Ecotourism is designed to make visiting a destination beneficial to the further conservation of the surrounding area and this can take a number of forms. The area can benefit from financial contributions from tourists allowing the local residents to maintain the area or remain independent of businesses that would compromise the areas integrity. Alternatively, ecotourism can simply be about raising awareness; making people realise why conservation is important by visiting places that could potentially be affected. For these reasons ecotourism is becoming increasingly popular with green-minded travellers and one country that has fully embraced the concept is Brazil.
It doesn’t need to be said that Brazil is a country with natural beauty in abundance but by the same token it is also a country that is expanding quickly and this presents dangerous ramifications for the environment.
Fernando de Noronha
Fernando de Noronha is a world heritage site and one of the best preserved group of islands on the Brazilian coastline. The locals are able to maintain this island paradise by limiting the amount of visitors to 450 a day and charging each visitor a small fee for each day they spend on the islands. This money allows the islands two main conservation groups The National Marine Reserve and Environmental Protection Area to prevent the area from being effected by human presence. In return for these expenses and limitations visitors will be able to see an abundance of wildlife, from dolphins to mabuya lizards, along with some of the most pristine beaches one could imagine.
This is one of the most bizarrely beautiful areas of Brazil.
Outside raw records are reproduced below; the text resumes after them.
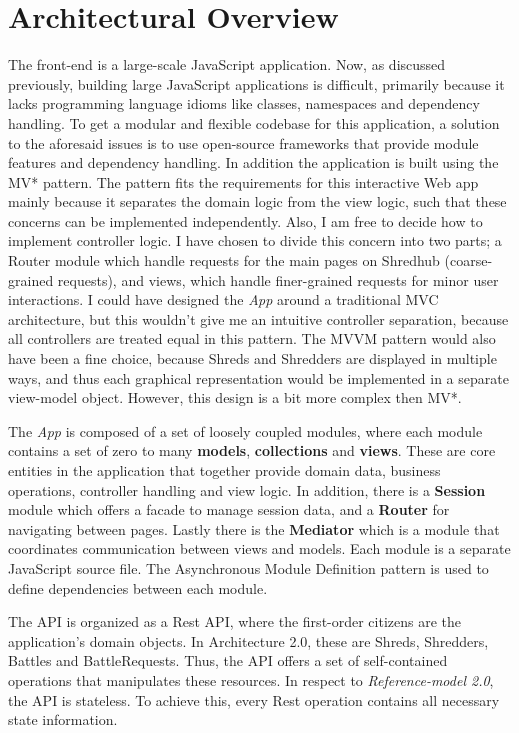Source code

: \section{Architectural Overview}
The front-end is a large-scale JavaScript application. Now, as discussed previously, building large JavaScript applications is difficult, primarily because it lacks programming language idioms like classes, namespaces and dependency handling. To get a modular and flexible codebase for this application, a solution to the aforesaid issues is to use open-source frameworks that provide module features and dependency handling. In addition the application is built using the MV* pattern. The pattern fits the requirements for this interactive Web app mainly because it separates the domain logic from the view logic, such that these concerns can be implemented independently. Also, I am free to decide how to implement controller logic. I have chosen to divide this concern into two parts; a Router module which handle requests for the main pages on Shredhub (coarse-grained requests), and views, which handle finer-grained requests for minor user interactions. I could have designed the \textit{App} around a traditional MVC architecture, but this wouldn't give me an intuitive controller separation, because all controllers are treated equal in this pattern. The MVVM pattern would also have been a fine choice, because Shreds and Shredders are displayed in multiple ways, and thus each graphical representation would be implemented in a separate view-model object. However, this design is a bit more complex then MV*.

The \textit{App} is composed of a set of loosely coupled modules, where each module contains a set of zero to many \textbf{models}, \textbf{collections} and \textbf{views}. These are core entities in the application that together provide domain data, business operations, controller handling and view logic. In addition, there is a \textbf{Session} module which offers a facade to manage session data, and a \textbf{Router} for navigating between pages. Lastly there is the  \textbf{Mediator} which is a module that coordinates communication between views and models. Each module is a separate JavaScript source file. The Asynchronous Module Definition pattern is used to define dependencies between each module. 

The API is organized as a Rest API\cite{rest}, where the first-order citizens are the application's domain objects. In Architecture 2.0, these are Shreds, Shredders, Battles and BattleRequests. Thus, the API offers a set of self-contained operations that manipulates these resources. In respect to \textit{Reference-model 2.0}, the API is stateless. To achieve this, every Rest operation contains all necessary state information. 

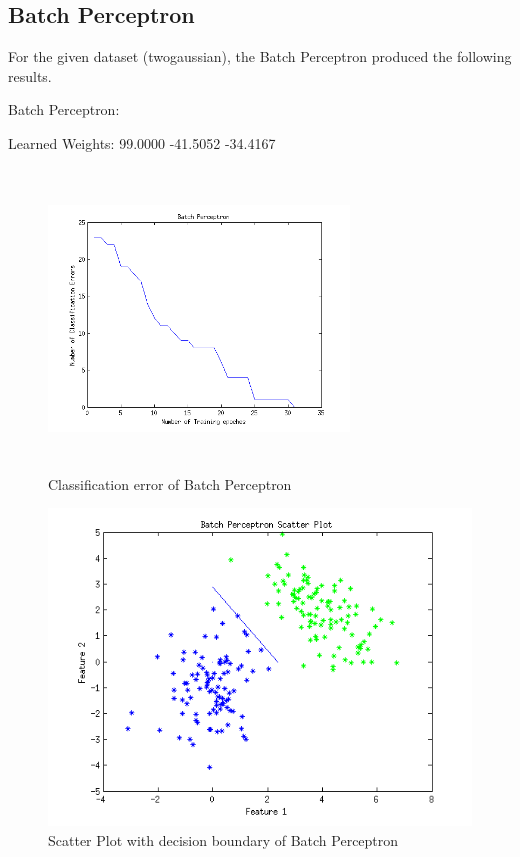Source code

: \documentclass[12pt]{article}
\begin{document}
\subsection{Batch Perceptron}

For the given dataset (twogaussian), the Batch Perceptron produced the following results.

Batch Perceptron:

Learned Weights:
   99.0000
  -41.5052
  -34.4167

\begin{figure}[htbp]
  \includegraphics[width=80mm,height=80mm]{img/batch_errors.png}
  \caption{Classification error of Batch Perceptron}
\end{figure}

\begin{figure}[htbp]
  \includegraphics{img/batch_scatterplot.png}
  \caption{Scatter Plot with decision boundary of Batch Perceptron}
\end{figure}
 
\end{document}
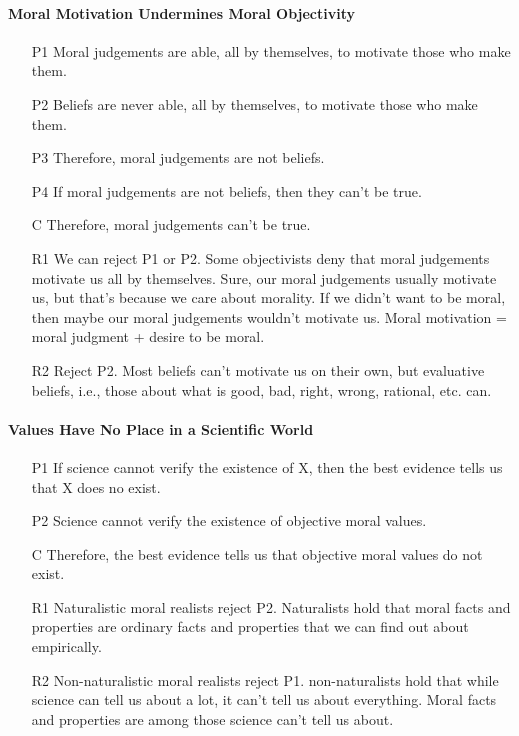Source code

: \documentclass[12pt]{article}
\begin{document}
\paragraph{Moral Motivation Undermines Moral Objectivity}
\begin{itemize}
    \item [P1] Moral judgements are able, all by themselves, to motivate those who make them.
    \item [P2] Beliefs are never able, all by themselves, to motivate those who make them.
    \item [P3] Therefore, moral judgements are not beliefs.
    \item [P4] If moral judgements are not beliefs, then they can't be true.
    \item [C] Therefore, moral judgements can't be true.
    \item [R1] We can reject P1 or P2. Some objectivists deny that moral judgements motivate us all by themselves. Sure, our moral judgements usually motivate us, but that's because we care about morality. If we didn't want to be moral, then maybe our moral judgements wouldn't motivate us. Moral motivation = moral judgment + desire to be moral.
    \item [R2] Reject P2. Most beliefs can't motivate us on their own, but evaluative beliefs, i.e., those about what is good, bad, right, wrong, rational, etc. can.
\end{itemize}

\paragraph{Values Have No Place in a Scientific World}
\begin{itemize}
    \item [P1] If science cannot verify the existence of X, then the best evidence tells us that X does no exist. 
    \item [P2] Science cannot verify the existence of objective moral values.
    \item [C] Therefore, the best evidence tells us that objective moral values do not exist.
    \item [R1] Naturalistic moral realists reject P2. Naturalists hold that moral facts and properties are ordinary facts and properties that we can find out about empirically.
    \item [R2] Non-naturalistic moral realists reject P1. non-naturalists hold that while science can tell us about a lot, it can't tell us about everything. Moral facts and properties are among those science can't tell us about.
\end{itemize}
\end{document}
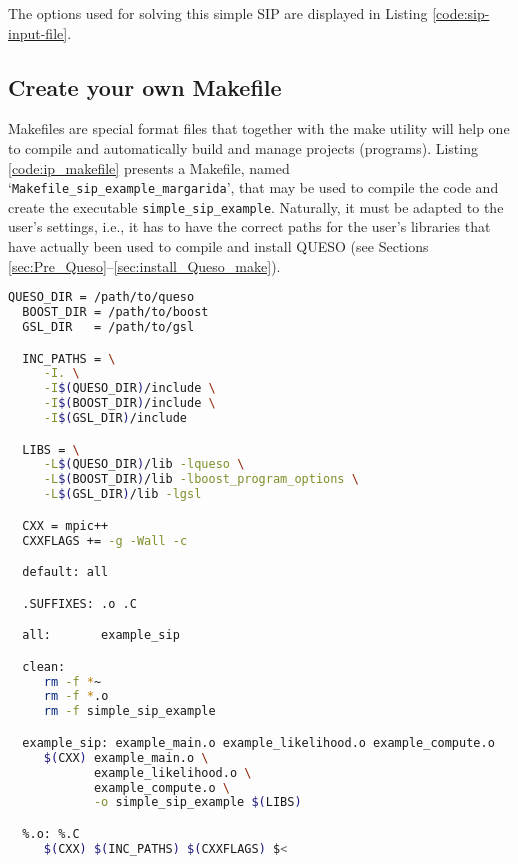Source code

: The options used for solving this simple SIP are displayed in Listing \ref{code:sip-input-file}.





\subsection{Create your own Makefile}\label{sec:sip-makefile}

Makefiles are special format files that together with the make utility will help one to compile and automatically build and manage projects (programs).  
Listing \ref{code:ip_makefile} presents a Makefile, named `\texttt{Makefile\_sip\_example\_margarida}', that may be used to compile the code and create the executable \verb+simple_sip_example+. Naturally, it must be adapted to the user's settings, i.e., it has to have the correct paths for the user's libraries that have actually been used to compile and install QUESO  (see Sections \ref{sec:Pre_Queso}--\ref{sec:install_Queso_make}).

\begin{lstlisting}[caption={Makefile for the application code in Listings
  \ref{code:sip-main-c}-\ref{code:sip-compute-c}},
  language=bash,
  label={code:ip_makefile}]
  QUESO_DIR = /path/to/queso
  BOOST_DIR = /path/to/boost
  GSL_DIR   = /path/to/gsl

  INC_PATHS = \
     -I. \
     -I$(QUESO_DIR)/include \
     -I$(BOOST_DIR)/include \
     -I$(GSL_DIR)/include

  LIBS = \
     -L$(QUESO_DIR)/lib -lqueso \
     -L$(BOOST_DIR)/lib -lboost_program_options \
     -L$(GSL_DIR)/lib -lgsl

  CXX = mpic++
  CXXFLAGS += -g -Wall -c

  default: all

  .SUFFIXES: .o .C

  all:       example_sip

  clean:
     rm -f *~
     rm -f *.o
     rm -f simple_sip_example

  example_sip: example_main.o example_likelihood.o example_compute.o
     $(CXX) example_main.o \
            example_likelihood.o \
            example_compute.o \
            -o simple_sip_example $(LIBS)

  %.o: %.C
     $(CXX) $(INC_PATHS) $(CXXFLAGS) $<
\end{lstlisting}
Gleaming white sand dunes surround greeny blue lagoons that are formed during the rainy season. Despite reasonable rainfall, the sand dunes prevent any vegetation from growing in Lencois Maranhenses; this gives the area the surreal appearance of a desert dotted with swimming pools. To maintain the impressive landscape the local authorities have declared the area a national park and no roads pass through it. The only residents are local fishermen who make their living from the lagoons. Visitors can only gain access to the area by 4×4 trucks operated by the park.
Another island destination, Ilha Grande will appeal more to hikers and adventurers than Fernando de Noronha. The Atlantic rainforest is less well known than the Amazon but, sadly, it has seen even more devastation and deforestation than its gigantic cousin; to the point where Ilha Grande is one of the few well preserved areas of Atlantic Rainforest remaining. The main town on the island, Vila do Abraao, has dedicated itself to tourism in recent years and the financial injection from visitors has allowed the residents to resist any major corruption to the island. This means visitors can experience one the most biologically diverse islands on the plant: Ilha Grande is one of the few places on earth you can witness coral reef and penguins on the same coastline.
These are a few of the destinations the ecotourist can visit in Brazil where your once-in-a-lifetime experience will make a massive difference to environment.